[Study questions]:
• 1. Please condense the paragraph in the aligner patent article that begins "Align Technology, the company behind InvisAlign" into a short bulleted list that keeps its main facts.
• 2. Write the next few sentences of the aligner patent article, picking up right after its final sentence.

[Document extract]:
# # # # #

The entire future of the internet may now depend on some plastic retainers. Specifically, two competing versions of those clear plastic alignment systems adults sometimes get instead of braces. And if that sounds weird — which to be fair, it really is — well, welcome to the strange, utterly pervasive world of IP law in a digital century.
The Wall Street Journal explains where this particular strange test case for regulation came from. It all stems from a question of international trade and digital transmissions originating overseas.
Here’s the background: there are two companies in a trade dispute over orthodontic devices. The products are InvisAlign, which you’ve probably heard of, and ClearCorrect, a competitor that you may not have.
Align Technology, the company behind InvisAlign, holds some patents on the technology. The International Trade Commission found that ClearCorrect was infringing on some of Align’s patents when they made their own teeth-alignment devices, and ordered ClearCorrect to stop. That’s pretty straightforward; it’s what the ITC does. One of the agency’s major purposes is to stop IP-infringing stuff — including counterfeit and knockoff goods, and items that infringe on patents or trademarks — from coming into the U.S.

# # # # #

[Records]:
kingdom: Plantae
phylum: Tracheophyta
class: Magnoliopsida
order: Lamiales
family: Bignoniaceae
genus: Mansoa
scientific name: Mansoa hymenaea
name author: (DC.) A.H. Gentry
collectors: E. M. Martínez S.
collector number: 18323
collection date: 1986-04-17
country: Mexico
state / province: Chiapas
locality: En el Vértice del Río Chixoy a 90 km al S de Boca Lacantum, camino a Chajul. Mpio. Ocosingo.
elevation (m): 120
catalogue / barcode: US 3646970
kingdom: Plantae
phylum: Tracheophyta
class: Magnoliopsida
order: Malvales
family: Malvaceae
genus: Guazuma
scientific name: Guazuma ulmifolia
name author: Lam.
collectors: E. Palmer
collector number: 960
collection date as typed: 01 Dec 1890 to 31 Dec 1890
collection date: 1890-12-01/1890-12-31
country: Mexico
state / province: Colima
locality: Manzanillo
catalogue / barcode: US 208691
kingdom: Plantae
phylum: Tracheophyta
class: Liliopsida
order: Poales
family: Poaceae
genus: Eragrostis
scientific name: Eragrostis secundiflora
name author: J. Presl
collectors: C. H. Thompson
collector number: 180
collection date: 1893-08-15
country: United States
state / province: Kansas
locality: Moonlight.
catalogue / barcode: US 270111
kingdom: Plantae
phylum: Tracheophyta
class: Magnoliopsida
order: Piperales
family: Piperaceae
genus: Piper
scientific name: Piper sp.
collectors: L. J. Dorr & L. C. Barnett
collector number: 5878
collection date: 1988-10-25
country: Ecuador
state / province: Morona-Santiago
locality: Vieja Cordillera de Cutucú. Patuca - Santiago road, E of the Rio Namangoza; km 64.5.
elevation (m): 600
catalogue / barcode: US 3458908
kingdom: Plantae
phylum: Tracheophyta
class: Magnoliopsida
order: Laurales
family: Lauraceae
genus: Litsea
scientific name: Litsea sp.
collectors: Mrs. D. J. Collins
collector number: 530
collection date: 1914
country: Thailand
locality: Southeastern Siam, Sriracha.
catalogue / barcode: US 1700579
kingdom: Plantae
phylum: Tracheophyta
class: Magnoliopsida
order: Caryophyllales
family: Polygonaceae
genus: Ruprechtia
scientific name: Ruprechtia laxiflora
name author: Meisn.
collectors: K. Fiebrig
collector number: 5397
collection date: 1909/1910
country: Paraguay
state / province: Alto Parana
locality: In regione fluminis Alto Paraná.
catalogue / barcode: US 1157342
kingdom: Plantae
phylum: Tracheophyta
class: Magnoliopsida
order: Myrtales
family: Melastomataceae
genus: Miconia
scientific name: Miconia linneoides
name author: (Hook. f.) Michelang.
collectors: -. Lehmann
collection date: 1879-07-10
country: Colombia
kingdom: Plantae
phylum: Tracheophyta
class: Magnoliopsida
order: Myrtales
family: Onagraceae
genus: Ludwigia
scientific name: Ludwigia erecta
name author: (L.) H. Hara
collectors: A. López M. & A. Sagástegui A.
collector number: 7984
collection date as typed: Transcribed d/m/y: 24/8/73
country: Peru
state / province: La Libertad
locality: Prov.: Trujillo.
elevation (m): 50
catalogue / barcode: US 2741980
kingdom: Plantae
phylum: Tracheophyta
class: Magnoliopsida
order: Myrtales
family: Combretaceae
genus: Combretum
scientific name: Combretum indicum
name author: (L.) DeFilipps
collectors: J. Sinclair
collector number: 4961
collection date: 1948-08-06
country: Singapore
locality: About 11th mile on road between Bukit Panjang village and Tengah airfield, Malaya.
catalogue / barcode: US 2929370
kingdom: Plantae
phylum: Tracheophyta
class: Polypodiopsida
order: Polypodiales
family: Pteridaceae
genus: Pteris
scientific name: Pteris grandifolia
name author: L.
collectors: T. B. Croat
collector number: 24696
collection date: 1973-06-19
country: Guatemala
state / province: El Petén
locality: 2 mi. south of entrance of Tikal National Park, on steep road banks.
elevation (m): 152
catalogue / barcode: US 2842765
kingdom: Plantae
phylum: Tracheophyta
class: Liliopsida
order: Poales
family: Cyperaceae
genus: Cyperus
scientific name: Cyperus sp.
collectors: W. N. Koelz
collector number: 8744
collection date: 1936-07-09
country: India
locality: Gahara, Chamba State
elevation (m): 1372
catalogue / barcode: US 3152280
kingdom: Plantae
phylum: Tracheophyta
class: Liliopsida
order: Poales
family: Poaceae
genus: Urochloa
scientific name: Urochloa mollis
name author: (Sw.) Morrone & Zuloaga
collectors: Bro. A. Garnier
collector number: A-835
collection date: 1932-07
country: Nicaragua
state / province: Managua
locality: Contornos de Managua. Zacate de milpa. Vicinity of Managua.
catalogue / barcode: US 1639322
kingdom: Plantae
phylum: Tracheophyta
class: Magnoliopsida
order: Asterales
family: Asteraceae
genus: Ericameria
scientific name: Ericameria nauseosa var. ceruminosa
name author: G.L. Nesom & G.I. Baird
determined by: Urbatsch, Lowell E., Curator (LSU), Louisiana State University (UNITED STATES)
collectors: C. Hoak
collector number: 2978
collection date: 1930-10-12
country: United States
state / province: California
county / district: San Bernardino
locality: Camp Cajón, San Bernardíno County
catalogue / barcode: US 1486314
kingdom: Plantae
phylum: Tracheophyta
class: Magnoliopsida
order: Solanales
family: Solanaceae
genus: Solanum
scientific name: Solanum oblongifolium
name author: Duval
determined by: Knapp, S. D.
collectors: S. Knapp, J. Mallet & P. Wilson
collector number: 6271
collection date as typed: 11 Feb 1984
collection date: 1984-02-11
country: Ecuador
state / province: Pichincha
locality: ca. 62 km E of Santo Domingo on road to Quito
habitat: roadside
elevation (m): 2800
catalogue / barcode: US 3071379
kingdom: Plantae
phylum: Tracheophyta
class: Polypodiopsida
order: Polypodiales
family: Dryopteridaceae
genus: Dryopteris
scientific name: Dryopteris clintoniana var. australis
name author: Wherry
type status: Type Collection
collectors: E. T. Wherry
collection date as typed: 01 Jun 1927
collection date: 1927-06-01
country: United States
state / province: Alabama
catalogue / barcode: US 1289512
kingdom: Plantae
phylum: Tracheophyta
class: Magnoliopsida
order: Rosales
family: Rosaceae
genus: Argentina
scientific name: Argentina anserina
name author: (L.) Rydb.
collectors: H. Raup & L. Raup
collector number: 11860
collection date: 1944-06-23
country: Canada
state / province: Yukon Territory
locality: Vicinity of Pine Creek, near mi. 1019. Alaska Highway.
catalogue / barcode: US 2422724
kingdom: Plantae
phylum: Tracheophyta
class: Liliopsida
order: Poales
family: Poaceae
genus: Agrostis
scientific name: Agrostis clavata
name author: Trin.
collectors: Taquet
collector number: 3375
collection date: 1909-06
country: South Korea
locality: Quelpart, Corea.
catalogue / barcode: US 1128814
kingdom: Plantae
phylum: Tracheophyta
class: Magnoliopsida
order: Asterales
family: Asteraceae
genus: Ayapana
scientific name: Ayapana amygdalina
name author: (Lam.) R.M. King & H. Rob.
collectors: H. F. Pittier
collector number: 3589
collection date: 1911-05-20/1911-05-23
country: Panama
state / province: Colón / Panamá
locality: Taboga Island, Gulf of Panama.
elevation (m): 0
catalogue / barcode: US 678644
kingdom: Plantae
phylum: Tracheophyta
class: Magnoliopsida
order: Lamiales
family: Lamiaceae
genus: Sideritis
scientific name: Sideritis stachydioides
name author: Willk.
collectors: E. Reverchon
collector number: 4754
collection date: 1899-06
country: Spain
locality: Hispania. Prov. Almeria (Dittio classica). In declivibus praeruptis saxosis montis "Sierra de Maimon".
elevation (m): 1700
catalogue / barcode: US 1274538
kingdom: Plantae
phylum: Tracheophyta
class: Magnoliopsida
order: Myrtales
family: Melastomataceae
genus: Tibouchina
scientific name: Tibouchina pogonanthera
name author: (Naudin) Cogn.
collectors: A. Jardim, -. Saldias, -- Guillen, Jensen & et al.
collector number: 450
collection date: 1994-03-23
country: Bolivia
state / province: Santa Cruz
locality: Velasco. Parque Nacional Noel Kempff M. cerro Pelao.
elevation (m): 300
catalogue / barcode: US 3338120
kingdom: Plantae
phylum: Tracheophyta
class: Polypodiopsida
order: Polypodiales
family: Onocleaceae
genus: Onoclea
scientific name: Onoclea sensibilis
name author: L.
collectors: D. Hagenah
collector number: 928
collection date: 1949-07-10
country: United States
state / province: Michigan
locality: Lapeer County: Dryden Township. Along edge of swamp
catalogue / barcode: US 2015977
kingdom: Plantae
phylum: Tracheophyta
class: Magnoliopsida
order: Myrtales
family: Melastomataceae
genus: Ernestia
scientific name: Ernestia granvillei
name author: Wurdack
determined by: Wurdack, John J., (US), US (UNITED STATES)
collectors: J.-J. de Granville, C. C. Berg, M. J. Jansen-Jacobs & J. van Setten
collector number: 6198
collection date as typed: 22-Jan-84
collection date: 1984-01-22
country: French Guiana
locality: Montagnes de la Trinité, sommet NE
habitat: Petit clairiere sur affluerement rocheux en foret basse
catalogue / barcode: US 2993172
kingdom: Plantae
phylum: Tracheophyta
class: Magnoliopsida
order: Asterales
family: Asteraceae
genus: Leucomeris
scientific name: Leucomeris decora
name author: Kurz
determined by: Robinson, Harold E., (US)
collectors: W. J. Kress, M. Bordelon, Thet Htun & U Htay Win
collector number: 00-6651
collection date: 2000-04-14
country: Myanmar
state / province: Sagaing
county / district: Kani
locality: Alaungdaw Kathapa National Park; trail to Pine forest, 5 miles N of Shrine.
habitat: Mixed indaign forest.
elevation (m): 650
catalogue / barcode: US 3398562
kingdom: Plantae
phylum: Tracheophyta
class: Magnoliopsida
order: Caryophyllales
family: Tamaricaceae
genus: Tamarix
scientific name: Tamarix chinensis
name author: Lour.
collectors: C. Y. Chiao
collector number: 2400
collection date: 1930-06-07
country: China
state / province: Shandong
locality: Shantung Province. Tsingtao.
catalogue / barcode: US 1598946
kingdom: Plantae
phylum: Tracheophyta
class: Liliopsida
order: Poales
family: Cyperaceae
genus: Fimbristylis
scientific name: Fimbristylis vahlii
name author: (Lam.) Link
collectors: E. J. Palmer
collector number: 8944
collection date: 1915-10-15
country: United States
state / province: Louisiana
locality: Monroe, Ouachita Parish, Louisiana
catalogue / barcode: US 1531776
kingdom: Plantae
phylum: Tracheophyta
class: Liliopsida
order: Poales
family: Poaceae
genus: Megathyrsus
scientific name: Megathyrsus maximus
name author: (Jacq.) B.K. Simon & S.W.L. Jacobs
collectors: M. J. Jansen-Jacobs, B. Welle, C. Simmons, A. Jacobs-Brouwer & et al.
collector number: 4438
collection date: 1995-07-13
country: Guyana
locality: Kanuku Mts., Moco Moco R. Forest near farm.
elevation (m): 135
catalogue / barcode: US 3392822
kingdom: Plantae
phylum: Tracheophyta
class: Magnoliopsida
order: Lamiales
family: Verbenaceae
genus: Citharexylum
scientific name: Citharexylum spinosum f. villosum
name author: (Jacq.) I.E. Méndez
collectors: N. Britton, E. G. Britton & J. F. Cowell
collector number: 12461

# # # # #

[Responses to the exercise]:
• 1.
- Align Technology, maker of InvisAlign, holds patents on its teeth-alignment technology.
- The International Trade Commission (ITC) found that ClearCorrect infringed some of those patents with its own devices and ordered it to stop.
- This is routine for the ITC, which works to keep IP-infringing goods out of the U.S. These include counterfeits, knockoffs, and items that violate patents or trademarks.

• 2.
Except ClearCorrect, a Texas-based company, wasn’t importing the actual plastic devices from overseas. They were importing digital information from overseas. Their process starts by scanning a patient’s teeth, here in the U.S. Then that digital file is sent to technicians in Pakistan who create more digital models, for the steps between crooked teeth and straight ones. Those digital models — just files — then get zapped back across to Texas, where ClearCorrect feeds the models into a 3D printer. Voila: retainers.
To the ITC, however, importing the digital infringing articles worked out to the same end as importing the physical infringing articles, and so in 2012 (PDF) they told ClearCorrect to stop.
The action by the ITC marked the first time the agency had intervened to take action against virtual, rather than physical, infringing material. As you might guess, that decision has resulted in a whole lot of pushback. ClearCorrect appealed the decision, and both sides are being joined by a wide array of internet, tech, consumer, and privacy groups.
The key issue everyone else is worked up about has nothing to do with dentistry, orthodontics, or even patents but everything to do with copyright, software, networks, piracy, and precedent. In short: if a trade regulatory agency can go after companies that send IP-infringing files zipping around the world, that opens up a whole new Pandora’s box of potential woe.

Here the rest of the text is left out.